Here's where it gets satisfying. The solution isn't complicated at all. We simply keep track of the conversation ourselves — as a plain Python list — and we pass the entire history to the model on every call. This is exactly what ChatGPT does behind the scenes.

# Turn 1: Start a conversation and keep track of the history
conversation = [
    {"role": "user", "content": "My name is Joy."}
]

response = chat(conversation)
print("Turn 1:", response)
# → Turn 1: Nice to meet you, Joy! How can I assist you today?

# Append the assistant's reply to our history
conversation.append({"role": "assistant", "content": response})

# Turn 2: Ask the same question as Call 2 — but now with history attached
conversation.append({"role": "user", "content": "What is my name?"})

response = chat(conversation)
print("Turn 2:", response)
# → Turn 2: Your name is Joy. How can I help you today, Joy?

conversation.append({"role": "assistant", "content": response})

# Turn 3: Ask the same question as Call 3 — now the model can answer correctly
conversation.append({"role": "user", "content": "What was the first thing I said to you?"})

response = chat(conversation)
print("Turn 3:", response)
# → Turn 3: The first thing you said to me was, "My name is Joy."

conversation.append({"role": "assistant", "content": response})

The exact same questions that failed in Part 1 now work perfectly. The difference? Context.

Let's look at what we're actually sending to the API — this IS the "memory":

Full conversation history sent with each request:

        USER: My name is Joy.
   ASSISTANT: Nice to meet you, Joy! How can I assist you today?
        USER: What is my name?
   ASSISTANT: Your name is Joy. How can I help you today, Joy?
        USER: What was the first thing I said to you?
   ASSISTANT: The first thing you said to me was, "My name is Joy."

The model didn't "remember" anything between calls. We achieved conversational memory by appending every message to a list and sending the entire list with each new request. Memory is just input data.

Why This Foundation Matters So Much

Understanding this clearly — really clearly, not just vaguely — opens up a set of important questions that become central the moment you start building production AI systems.

On cost: Every token in that growing history is a token you're paying for. A 40-turn conversation at roughly 500 tokens per turn means Turn 40 sends ~20,000 input tokens. Multiply that across thousands of users and the bill adds up fast.

On speed: More input tokens means longer response times. Long conversations become noticeably slower — not because the model is tired, but because the payload is genuinely getting larger with every turn.

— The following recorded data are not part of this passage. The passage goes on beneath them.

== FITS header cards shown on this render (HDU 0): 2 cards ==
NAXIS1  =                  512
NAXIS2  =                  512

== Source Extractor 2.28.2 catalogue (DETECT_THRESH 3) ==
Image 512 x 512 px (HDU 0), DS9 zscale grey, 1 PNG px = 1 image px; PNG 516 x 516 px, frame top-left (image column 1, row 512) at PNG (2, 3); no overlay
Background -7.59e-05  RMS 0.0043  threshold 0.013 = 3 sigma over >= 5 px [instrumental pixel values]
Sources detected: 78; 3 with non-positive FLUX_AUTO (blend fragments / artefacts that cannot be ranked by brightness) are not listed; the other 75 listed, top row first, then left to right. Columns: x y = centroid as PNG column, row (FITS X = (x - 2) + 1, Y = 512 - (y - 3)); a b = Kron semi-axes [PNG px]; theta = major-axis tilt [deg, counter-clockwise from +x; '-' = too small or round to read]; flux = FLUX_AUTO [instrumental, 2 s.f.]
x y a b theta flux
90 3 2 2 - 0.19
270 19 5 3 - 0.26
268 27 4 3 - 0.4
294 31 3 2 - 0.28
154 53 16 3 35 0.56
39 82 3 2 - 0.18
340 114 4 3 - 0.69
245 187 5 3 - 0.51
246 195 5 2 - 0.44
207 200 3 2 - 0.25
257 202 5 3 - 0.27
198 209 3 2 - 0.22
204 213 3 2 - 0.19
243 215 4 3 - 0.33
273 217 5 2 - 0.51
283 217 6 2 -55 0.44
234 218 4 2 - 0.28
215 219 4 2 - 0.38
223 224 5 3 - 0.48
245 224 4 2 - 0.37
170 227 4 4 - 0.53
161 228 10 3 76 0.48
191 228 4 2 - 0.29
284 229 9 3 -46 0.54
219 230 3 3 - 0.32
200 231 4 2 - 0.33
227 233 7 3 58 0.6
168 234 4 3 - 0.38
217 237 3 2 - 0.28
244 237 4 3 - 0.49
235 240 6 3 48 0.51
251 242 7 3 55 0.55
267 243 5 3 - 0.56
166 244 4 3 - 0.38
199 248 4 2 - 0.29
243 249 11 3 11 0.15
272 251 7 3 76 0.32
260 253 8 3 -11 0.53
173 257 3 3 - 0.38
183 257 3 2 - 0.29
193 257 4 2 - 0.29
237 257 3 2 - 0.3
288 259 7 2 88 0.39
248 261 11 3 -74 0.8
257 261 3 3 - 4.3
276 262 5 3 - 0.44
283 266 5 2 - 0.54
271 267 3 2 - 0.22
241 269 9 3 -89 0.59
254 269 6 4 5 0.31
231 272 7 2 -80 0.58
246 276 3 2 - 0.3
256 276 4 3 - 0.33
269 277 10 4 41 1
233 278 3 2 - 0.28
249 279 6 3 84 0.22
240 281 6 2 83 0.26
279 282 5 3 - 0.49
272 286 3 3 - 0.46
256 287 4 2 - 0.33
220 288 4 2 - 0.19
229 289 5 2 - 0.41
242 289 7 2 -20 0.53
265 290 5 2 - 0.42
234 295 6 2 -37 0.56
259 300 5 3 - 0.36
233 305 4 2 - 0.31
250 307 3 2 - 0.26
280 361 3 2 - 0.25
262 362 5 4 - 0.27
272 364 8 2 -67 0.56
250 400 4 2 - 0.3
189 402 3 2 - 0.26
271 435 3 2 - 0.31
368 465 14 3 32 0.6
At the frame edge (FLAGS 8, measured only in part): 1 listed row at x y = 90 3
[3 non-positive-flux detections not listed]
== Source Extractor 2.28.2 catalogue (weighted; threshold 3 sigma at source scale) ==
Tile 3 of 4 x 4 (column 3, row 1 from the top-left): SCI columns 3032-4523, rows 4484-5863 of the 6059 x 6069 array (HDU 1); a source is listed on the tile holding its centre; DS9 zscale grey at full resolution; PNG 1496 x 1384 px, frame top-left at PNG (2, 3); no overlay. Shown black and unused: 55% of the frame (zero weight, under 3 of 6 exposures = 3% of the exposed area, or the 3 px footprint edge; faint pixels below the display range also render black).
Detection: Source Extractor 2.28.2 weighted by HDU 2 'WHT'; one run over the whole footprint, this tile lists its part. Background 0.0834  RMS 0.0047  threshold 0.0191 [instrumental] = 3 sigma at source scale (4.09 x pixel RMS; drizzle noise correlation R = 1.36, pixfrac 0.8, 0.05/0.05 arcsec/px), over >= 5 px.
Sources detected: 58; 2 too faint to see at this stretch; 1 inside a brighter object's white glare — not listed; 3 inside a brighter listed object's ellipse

On limits: Every LLM has a context window — a ceiling on how many tokens it can process in a single call. When the history exceeds the window, you have to make choices about what to keep and what to drop. Those choices matter enormously.

These aren't theoretical concerns. They are the exact problems that motivated frameworks like LangChain to exist.

What Comes Next

This manual approach works, but it has limitations. In Part 2, we'll explore how frameworks like LangChain manage conversational memory automatically using strategies like:

Full buffer — store the entire conversation history (what we did here, but framework-managed)
Sliding window — keep only the last K messages, dropping older ones
Summary memory — condense older messages into a compact summary using an LLM

These strategies let us maintain useful context without sending the entire conversation history every time.